Пронин закусил губу, – в словах Прибыткова заключалось немало правды; он сам не захотел после войны остаться в органах государственной безопасности, потому что чувствовал себя неспособным быть Жюль Верном, находясь на посту следователя.
Всё же Пронин улыбнулся.
– Но если вы не будете отрицать, что вы китайский император, и впрямь могут подумать, что вы есть то лицо, за которое вас принимают?
– Ну и пусть думают! – выкрикнул Прибытков. – Я уже привык к этому. Вы знаете, в чем меня обвиняли?

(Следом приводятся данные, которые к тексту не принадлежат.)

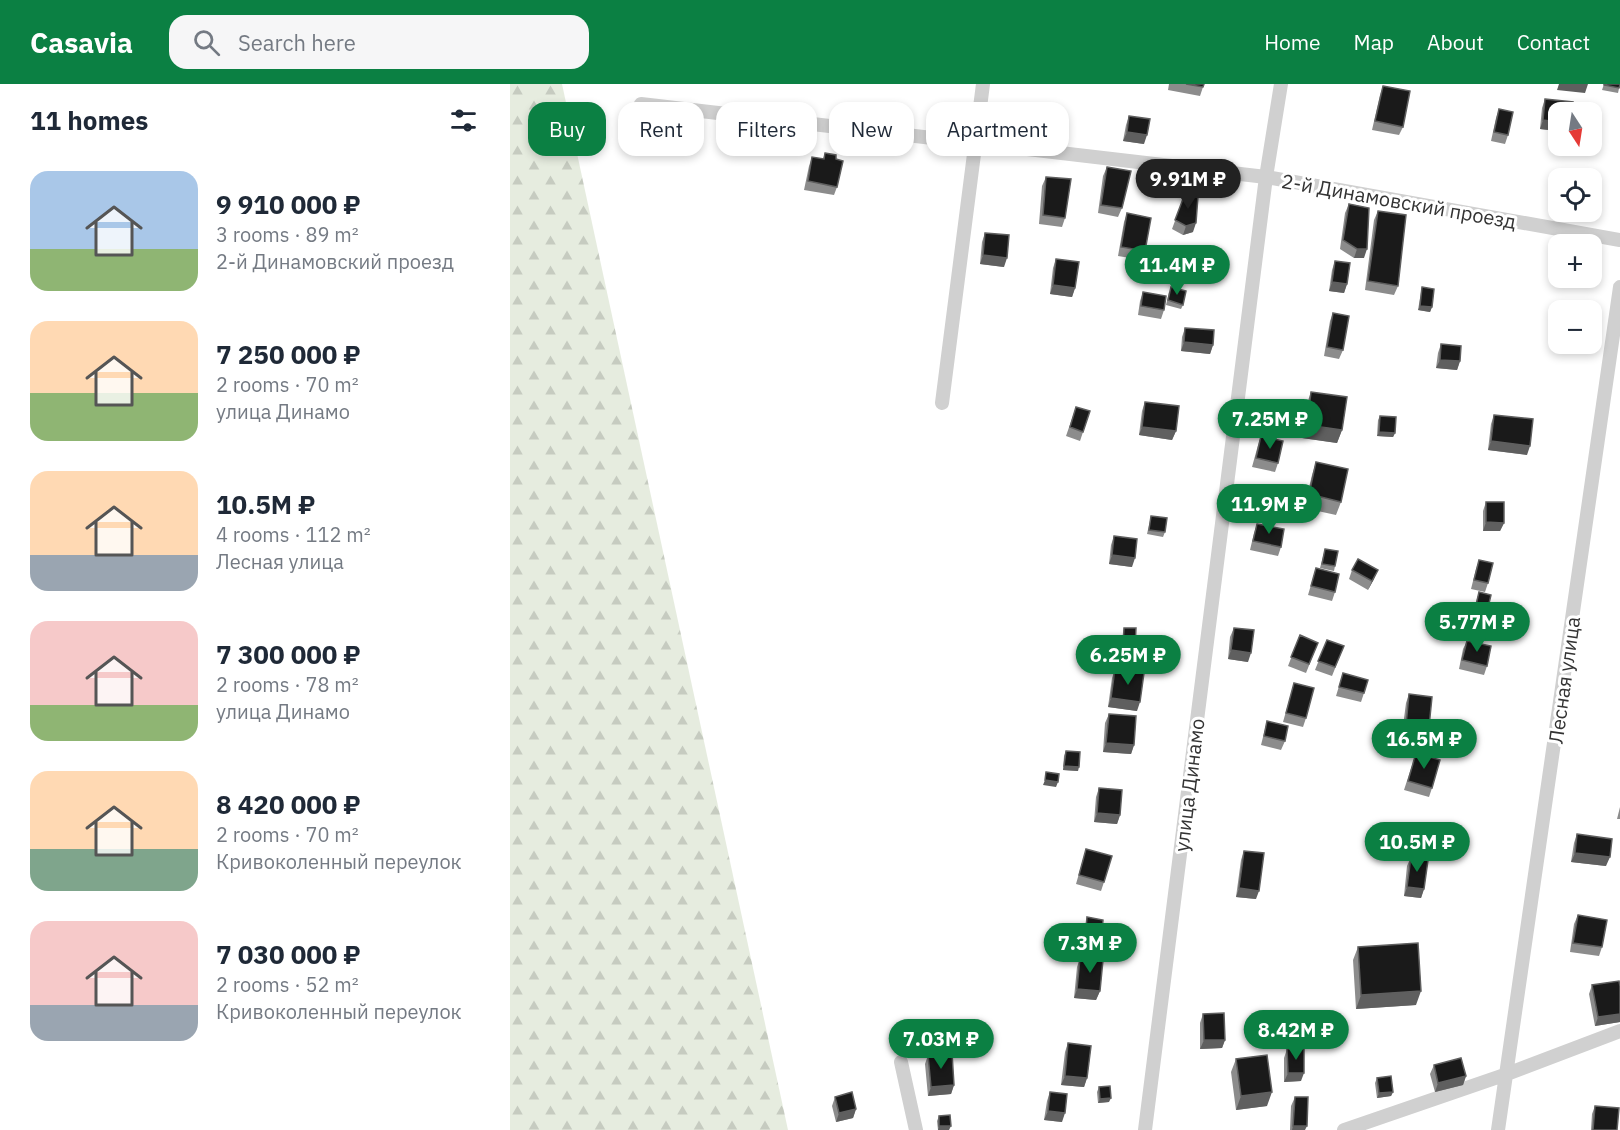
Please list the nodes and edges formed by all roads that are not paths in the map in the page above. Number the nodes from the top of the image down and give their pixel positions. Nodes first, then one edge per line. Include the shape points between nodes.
1 (983, 84) edge
2 (1281, 84) edge
3 (981, 102) edge
4 (704, 111) edge
5 (926, 137) edge
6 (1069, 154) edge
7 (974, 156) edge
8 (1266, 177) junction
9 (1620, 240) edge
10 (1620, 287) edge
11 (942, 404) dead end
12 (1620, 1031) edge
13 (901, 1062) dead end
14 (1507, 1074) junction
15 (916, 1130) edge
16 (1145, 1130) edge
17 (1344, 1130) edge
18 (1498, 1130) edge

1 - 3 street
2 - 8 street, улица Динамо
4 - 5 street, 2-й Динамовский проезд
6 - 8 street, 2-й Динамовский проезд
7 - 11 street
8 - 9 street, 2-й Динамовский проезд
8 - 16 street, улица Динамо
10 - 14 street, Лесная улица
12 - 14 street
13 - 15 street
14 - 17 street
14 - 18 street, Лесная улица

В том, что я хотел взорвать весь Советский Союз…
Пронин нахмурился.
– Вот что, Евгений Савич, – сказал он почти недружелюбно. – Если вы не перемените тона, разговора у нас с вами не получится.
– А я и не жду ничего доброго от разговора с вами – насмешливо сказал Прибытков. – Вы не лучше других.
– Конечно, – согласился с ним Пронин. – Только что же получится, если вы будете так себя вести?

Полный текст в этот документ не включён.